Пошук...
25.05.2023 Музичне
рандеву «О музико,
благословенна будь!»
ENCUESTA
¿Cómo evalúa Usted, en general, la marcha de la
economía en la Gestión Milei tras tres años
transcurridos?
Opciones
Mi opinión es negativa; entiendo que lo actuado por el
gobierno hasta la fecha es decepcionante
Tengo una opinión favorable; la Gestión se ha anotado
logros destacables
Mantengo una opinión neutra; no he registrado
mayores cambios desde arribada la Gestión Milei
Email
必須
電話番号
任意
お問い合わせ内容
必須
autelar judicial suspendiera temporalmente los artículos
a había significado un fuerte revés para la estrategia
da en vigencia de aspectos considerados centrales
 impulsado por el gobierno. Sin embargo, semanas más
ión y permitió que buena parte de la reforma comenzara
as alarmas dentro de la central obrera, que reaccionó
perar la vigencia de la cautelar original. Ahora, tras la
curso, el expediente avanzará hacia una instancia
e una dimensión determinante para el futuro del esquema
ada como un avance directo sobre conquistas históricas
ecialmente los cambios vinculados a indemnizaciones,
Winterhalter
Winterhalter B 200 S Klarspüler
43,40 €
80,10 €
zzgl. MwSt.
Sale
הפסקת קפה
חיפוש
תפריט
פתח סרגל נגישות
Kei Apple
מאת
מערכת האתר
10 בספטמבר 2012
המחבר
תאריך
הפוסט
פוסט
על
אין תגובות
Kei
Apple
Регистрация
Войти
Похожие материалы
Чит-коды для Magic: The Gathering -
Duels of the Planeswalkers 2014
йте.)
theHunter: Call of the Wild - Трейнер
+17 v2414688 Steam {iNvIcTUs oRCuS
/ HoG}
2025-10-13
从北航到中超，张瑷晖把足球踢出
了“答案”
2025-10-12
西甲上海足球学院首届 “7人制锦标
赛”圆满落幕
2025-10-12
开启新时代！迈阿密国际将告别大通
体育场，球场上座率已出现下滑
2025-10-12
────────────────
WORK TO COMPLETE =>
Copy out the lines of the items word for word, from the very first line through the line that contains "autelar judicial suspendiera", with that line included.

ANSWER TO THIS EXERCISE =>
Пошук...
25.05.2023 Музичне
рандеву «О музико,
благословенна будь!»
ENCUESTA
¿Cómo evalúa Usted, en general, la marcha de la
economía en la Gestión Milei tras tres años
transcurridos?
Opciones
Mi opinión es negativa; entiendo que lo actuado por el
gobierno hasta la fecha es decepcionante
Tengo una opinión favorable; la Gestión se ha anotado
logros destacables
Mantengo una opinión neutra; no he registrado
mayores cambios desde arribada la Gestión Milei
Email
必須
電話番号
任意
お問い合わせ内容
必須
autelar judicial suspendiera temporalmente los artículos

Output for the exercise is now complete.